ADF STAFF
The latest COVID-19 variant to emerge received a new designation from the World Health Organization. Rather than call it by its complicated scientific name, the WHO called it, simply, Delta.
Under a new strategy announced at the end of May, the WHO will designate variants of interest (VOIs) or variants of concern (VOCs) with names drawn from the Greek alphabet. Variants become VOIs and VOCs when they show signs of increased transmissibility or infectiousness.
The plan has three primary goals:
- To reduce confusion among the different methods for identifying COVID-19 strains since the same variant can have different scientific names.
- To create a more user-friendly public name for the variants to make it easier for media outlets, health professionals and nonscientists to refer to them.
- To avoid the stigma that can attach to people and nations when referring to a variant’s geographic origins.
The strategy has the support of prominent people in the COVID-19 fight, including South African epidemiologist Salim Abdool Karim, who co-chaired his country’s Ministerial Advisory Committee on COVID-19.
Writing in Science magazine, Karim noted: “The risk of being associated with a new variant also disincentivizes country-level genomic surveillance and transparent reporting of their results.

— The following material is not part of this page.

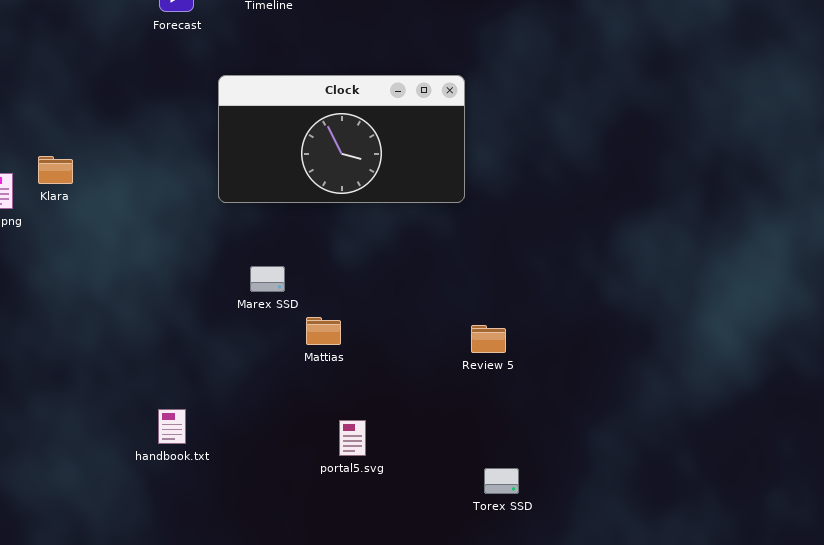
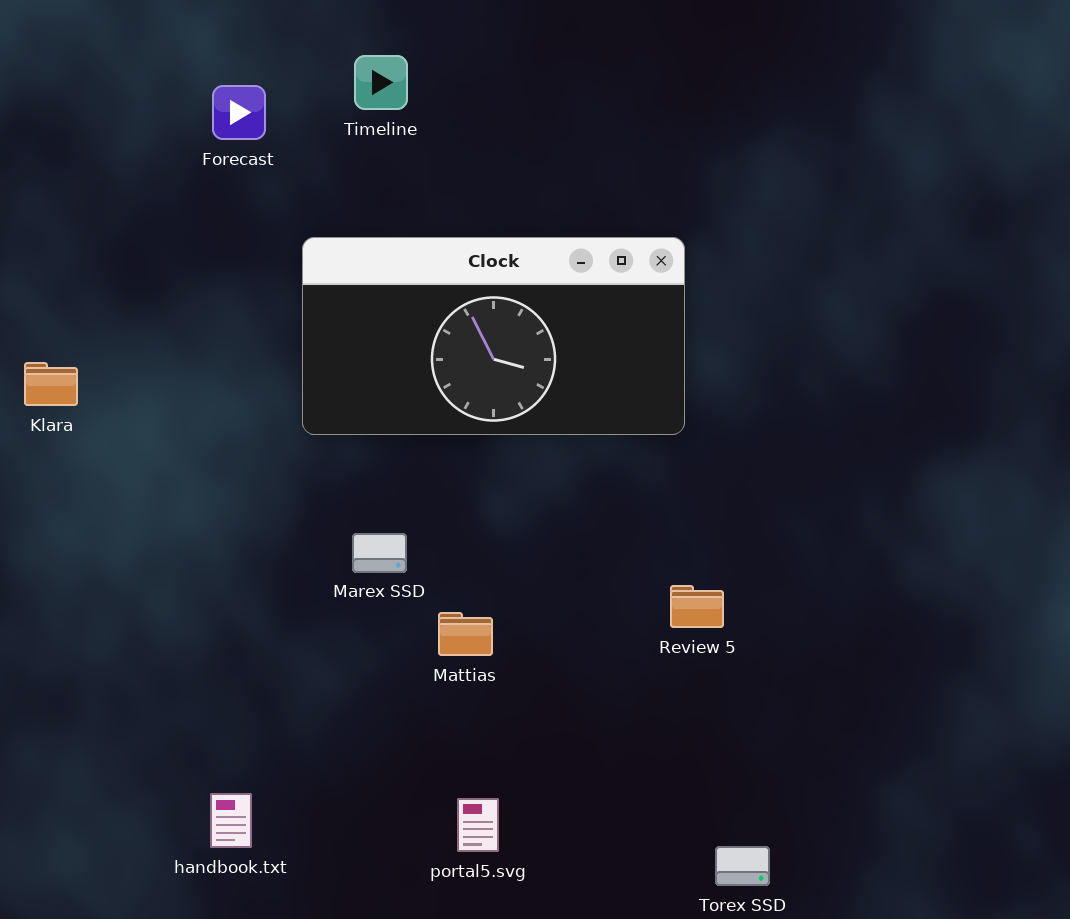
Review 5: [471,325,506,353] -> [670,585,724,628], moved
handbook.txt: [158,409,186,444] -> [210,793,252,848], moved
portal5.svg: [339,420,366,456] -> [457,798,499,852], moved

The descriptions are also inaccurate.”
The highly transmissible nature of variants means they could arise somewhere other than the nation where they’re discovered, Karim said.
“It is not known whether patient zero of each variant was a resident of or visitor to that country, and all variants have been identified well beyond the first countries in which they were identified.”
South Africa was among those countries stigmatized by a variant that appeared there last year. That variant, scientifically known as B.1.351, is now referred to by the WHO as Beta.
Other variants include Alpha, formerly known as B.1.1.7 and first discovered in the United Kingdom, and Gamma (P.1), first reported in Brazil.
The Africa Centres for Disease Control and Prevention has reported Alpha, Beta and Delta variants throughout the continent. The Delta variant, which first was reported in May, already has reached more than a dozen African countries.
Variants arise constantly as the COVID-19 virus moves through a population, mutating as it goes. The more the virus spreads, the higher the chance of developing a VOI or VOC. Slowing the spread through vaccinations, masks and social distancing reduces the emergence of variants.
So far, the WHO already has reached Kappa, the 10th of the 24 Greek letters, to identify other variants of interest or concern.
The Greek naming strategy does not affect the different scientific nomenclatures used to characterize viruses by tracking their mutations. Those methods remain in place but will not be used in communications intended for laypeople.
Public health officials see the new Greek naming system as an important step in improving their ability to track variants as they arise around the globe.